## THE EXERCISE
Change every occurrence of "hour gridlines" to "hour grid lines" in the data below, and reproduce all other text without alteration. Omit the pictures from your answer.

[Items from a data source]
____________________

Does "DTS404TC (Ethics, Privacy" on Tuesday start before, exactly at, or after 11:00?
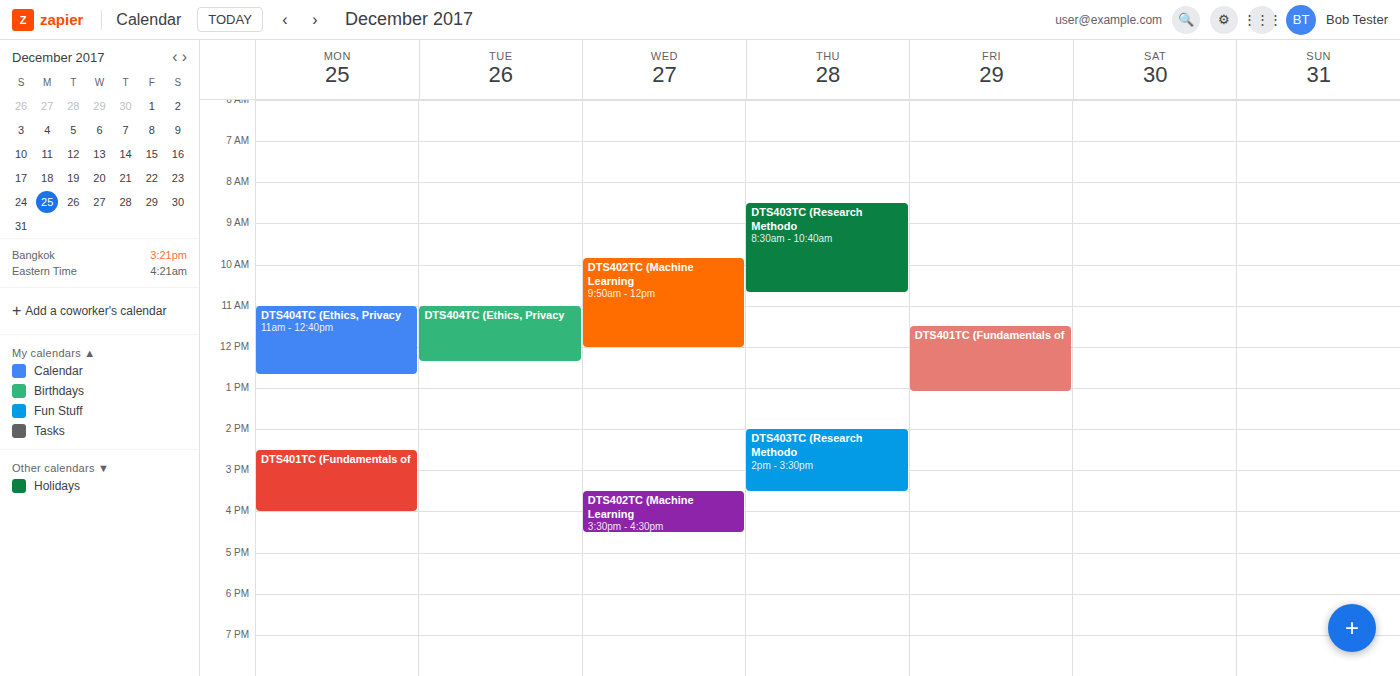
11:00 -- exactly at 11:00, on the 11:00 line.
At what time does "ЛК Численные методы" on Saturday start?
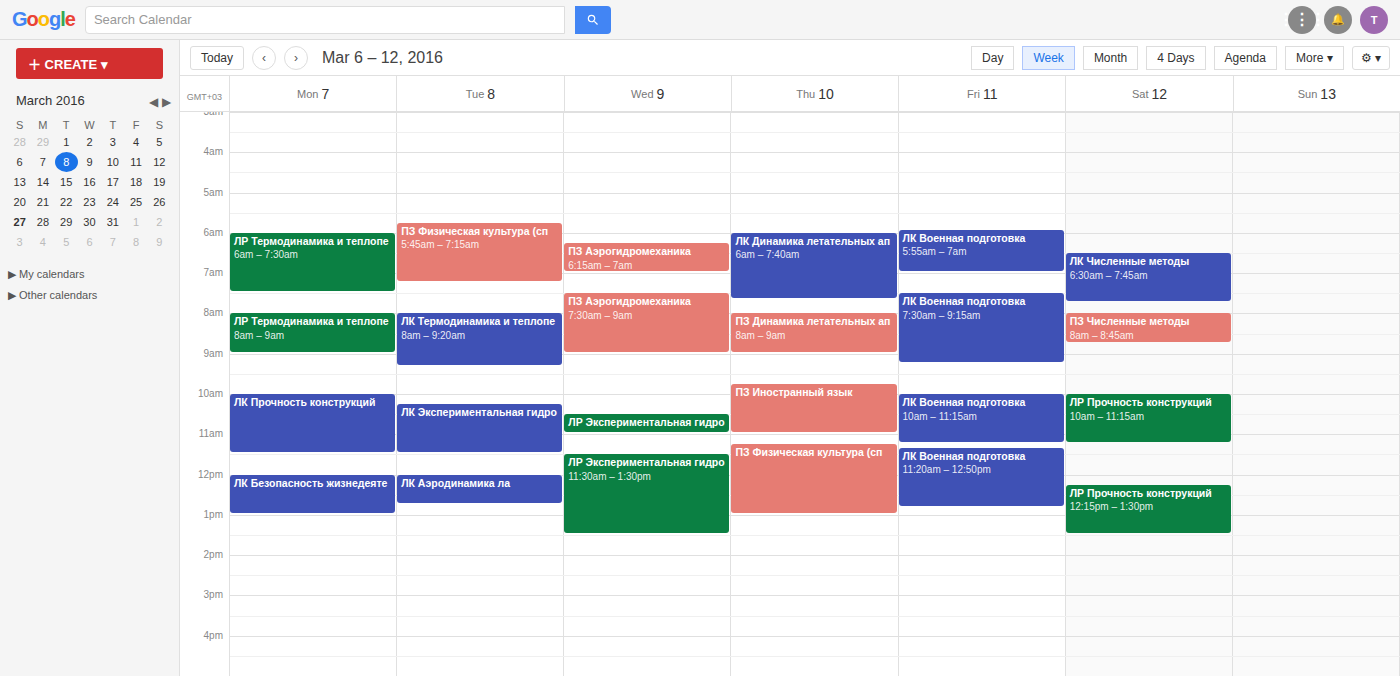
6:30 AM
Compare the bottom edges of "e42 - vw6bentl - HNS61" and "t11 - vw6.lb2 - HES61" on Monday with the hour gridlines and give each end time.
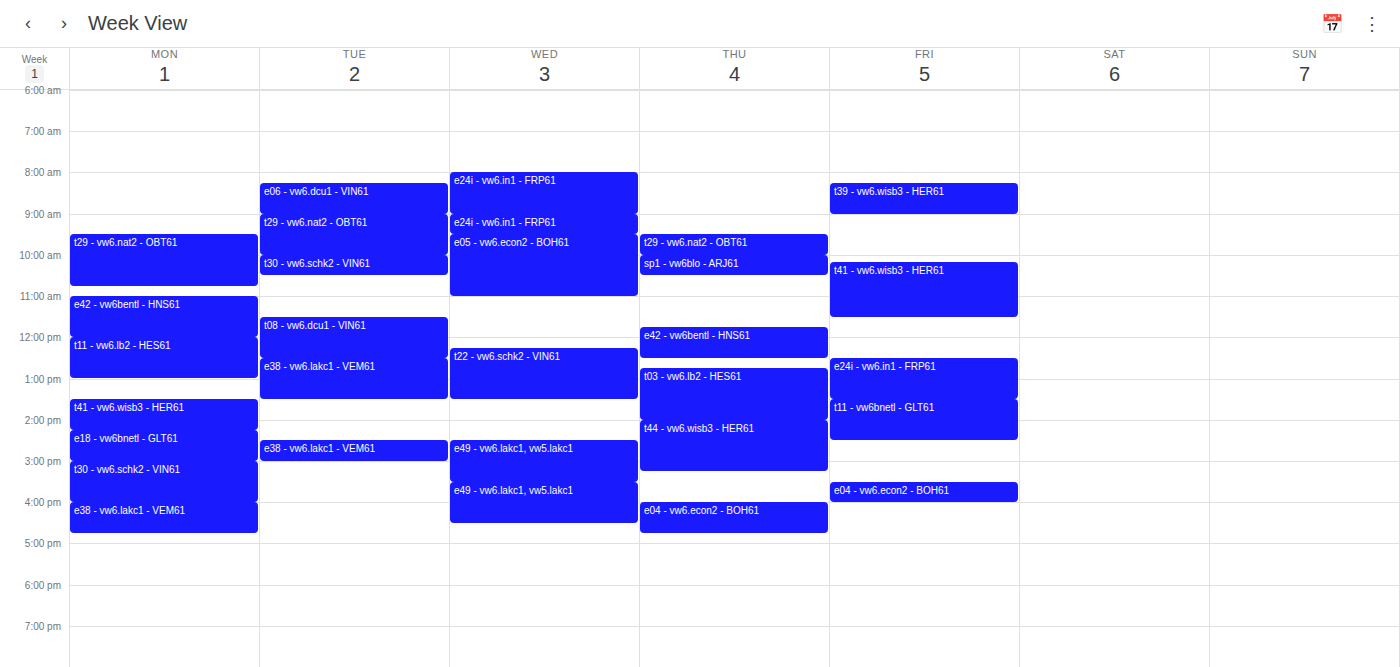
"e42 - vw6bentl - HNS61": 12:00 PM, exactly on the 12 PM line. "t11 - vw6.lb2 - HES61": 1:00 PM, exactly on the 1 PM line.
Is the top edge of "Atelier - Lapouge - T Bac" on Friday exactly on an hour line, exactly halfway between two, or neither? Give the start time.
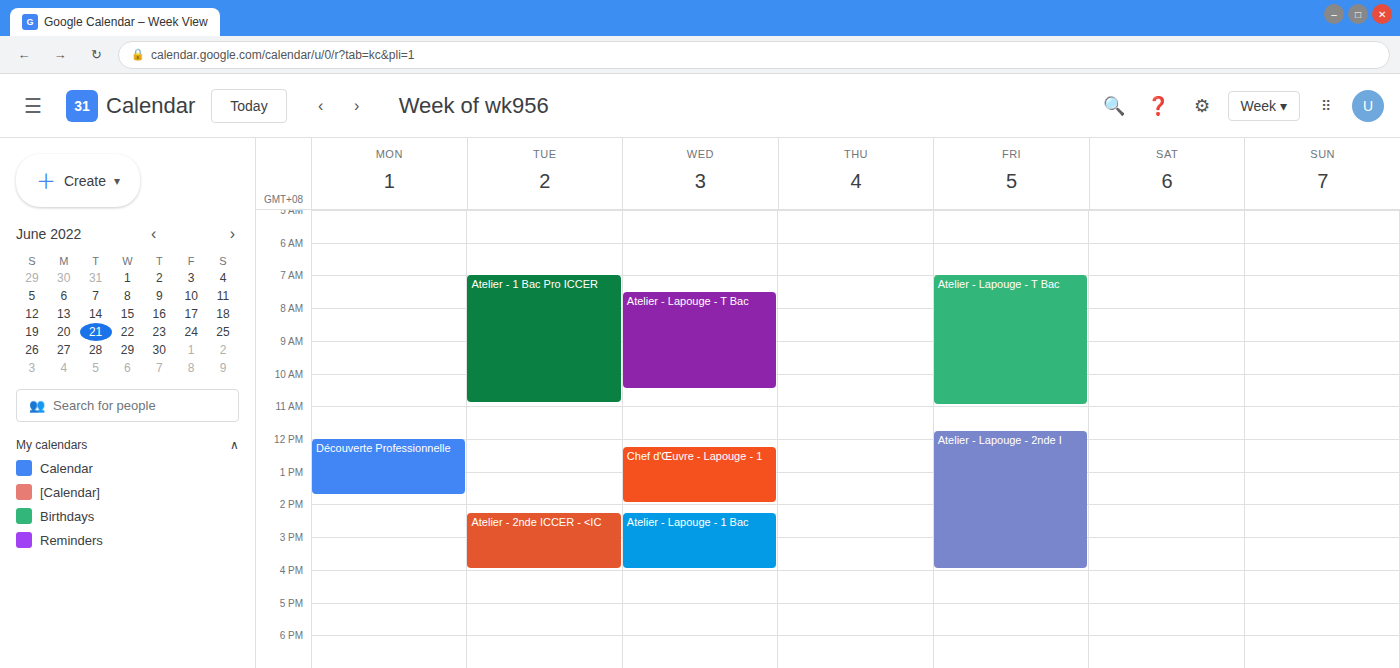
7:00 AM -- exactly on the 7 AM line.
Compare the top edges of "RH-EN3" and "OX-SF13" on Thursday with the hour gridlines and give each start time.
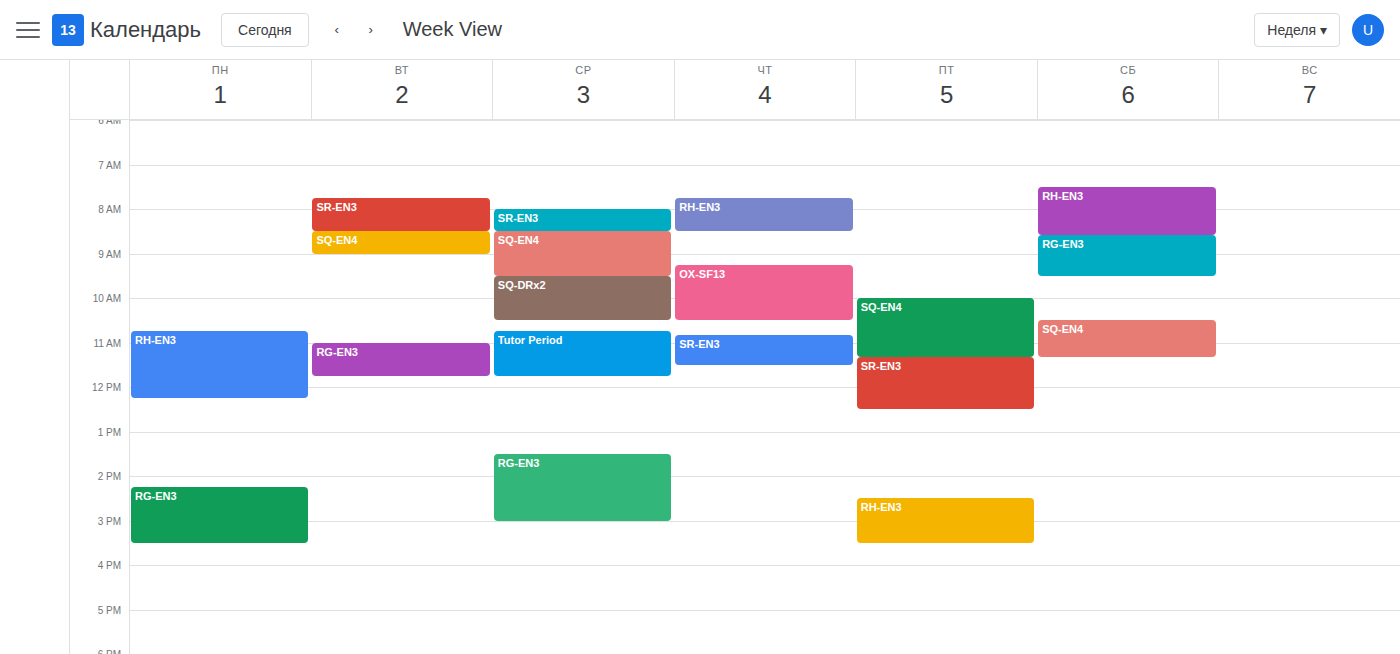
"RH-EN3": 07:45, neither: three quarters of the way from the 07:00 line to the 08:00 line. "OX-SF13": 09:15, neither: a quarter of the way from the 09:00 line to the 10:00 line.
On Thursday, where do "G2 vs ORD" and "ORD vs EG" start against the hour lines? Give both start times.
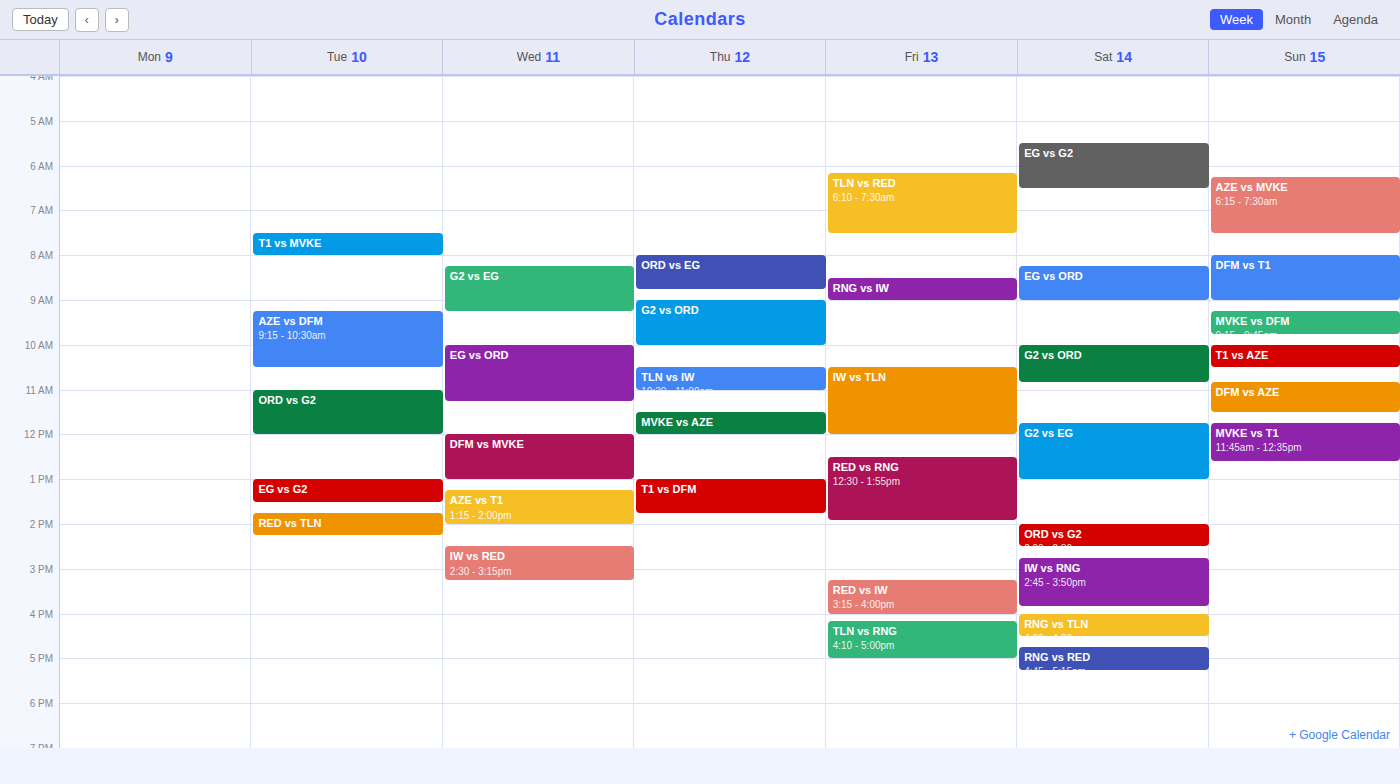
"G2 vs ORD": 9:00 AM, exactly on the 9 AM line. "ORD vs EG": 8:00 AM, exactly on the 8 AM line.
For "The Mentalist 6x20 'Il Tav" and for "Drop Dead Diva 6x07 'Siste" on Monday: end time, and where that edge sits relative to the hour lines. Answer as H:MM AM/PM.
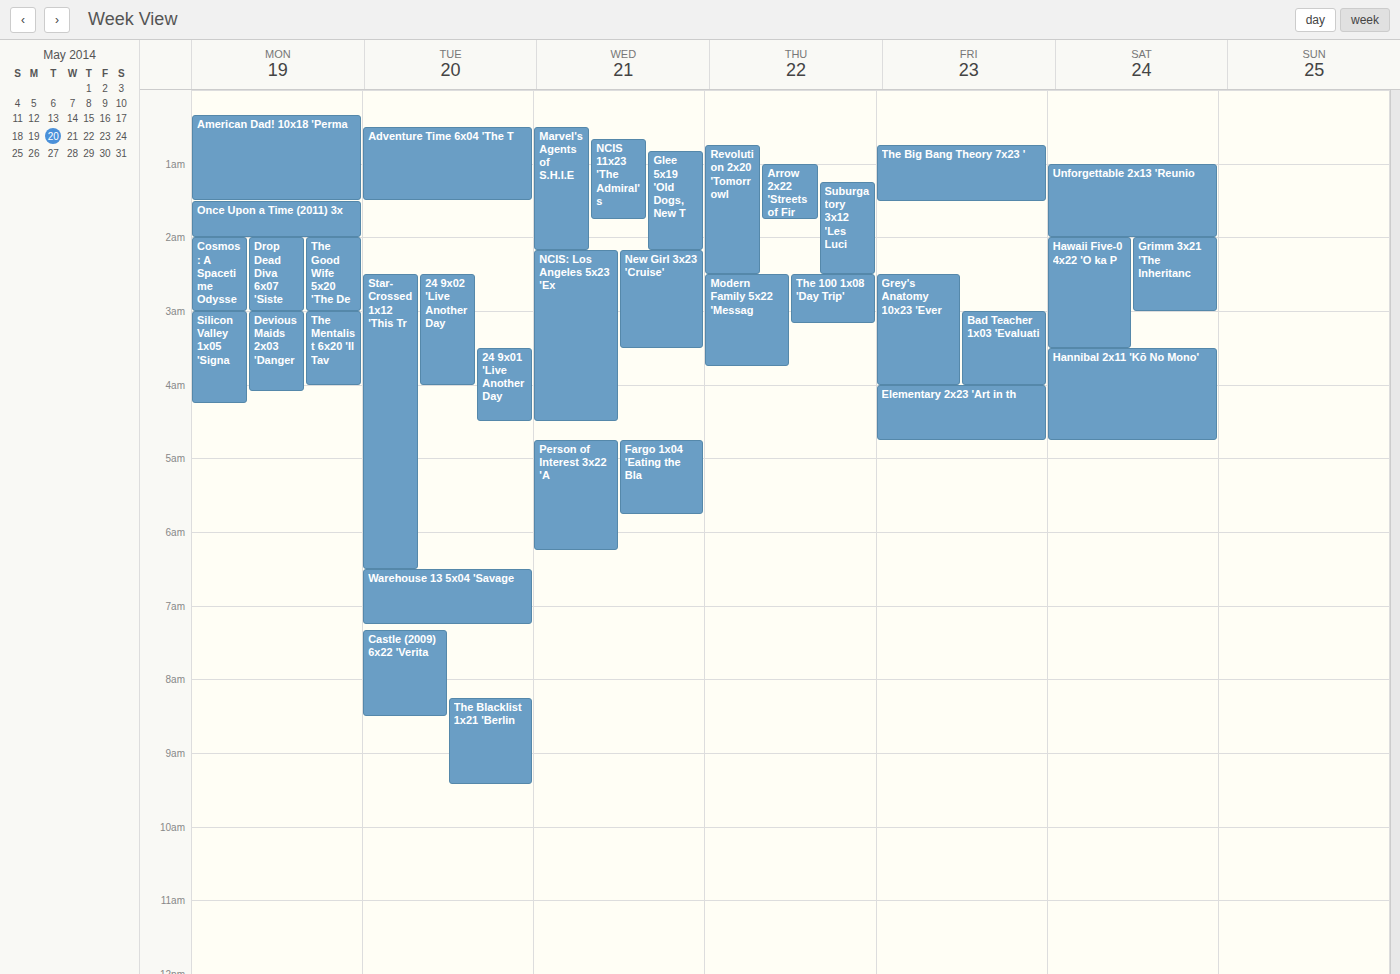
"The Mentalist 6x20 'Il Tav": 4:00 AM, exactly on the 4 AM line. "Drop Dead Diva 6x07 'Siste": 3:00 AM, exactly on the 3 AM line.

____________________

## RESPONSE
Does "DTS404TC (Ethics, Privacy" on Tuesday start before, exactly at, or after 11:00?
11:00 -- exactly at 11:00, on the 11:00 line.
At what time does "ЛК Численные методы" on Saturday start?
6:30 AM
Compare the bottom edges of "e42 - vw6bentl - HNS61" and "t11 - vw6.lb2 - HES61" on Monday with the hour grid lines and give each end time.
"e42 - vw6bentl - HNS61": 12:00 PM, exactly on the 12 PM line. "t11 - vw6.lb2 - HES61": 1:00 PM, exactly on the 1 PM line.
Is the top edge of "Atelier - Lapouge - T Bac" on Friday exactly on an hour line, exactly halfway between two, or neither? Give the start time.
7:00 AM -- exactly on the 7 AM line.
Compare the top edges of "RH-EN3" and "OX-SF13" on Thursday with the hour grid lines and give each start time.
"RH-EN3": 07:45, neither: three quarters of the way from the 07:00 line to the 08:00 line. "OX-SF13": 09:15, neither: a quarter of the way from the 09:00 line to the 10:00 line.
On Thursday, where do "G2 vs ORD" and "ORD vs EG" start against the hour lines? Give both start times.
"G2 vs ORD": 9:00 AM, exactly on the 9 AM line. "ORD vs EG": 8:00 AM, exactly on the 8 AM line.
For "The Mentalist 6x20 'Il Tav" and for "Drop Dead Diva 6x07 'Siste" on Monday: end time, and where that edge sits relative to the hour lines. Answer as H:MM AM/PM.
"The Mentalist 6x20 'Il Tav": 4:00 AM, exactly on the 4 AM line. "Drop Dead Diva 6x07 'Siste": 3:00 AM, exactly on the 3 AM line.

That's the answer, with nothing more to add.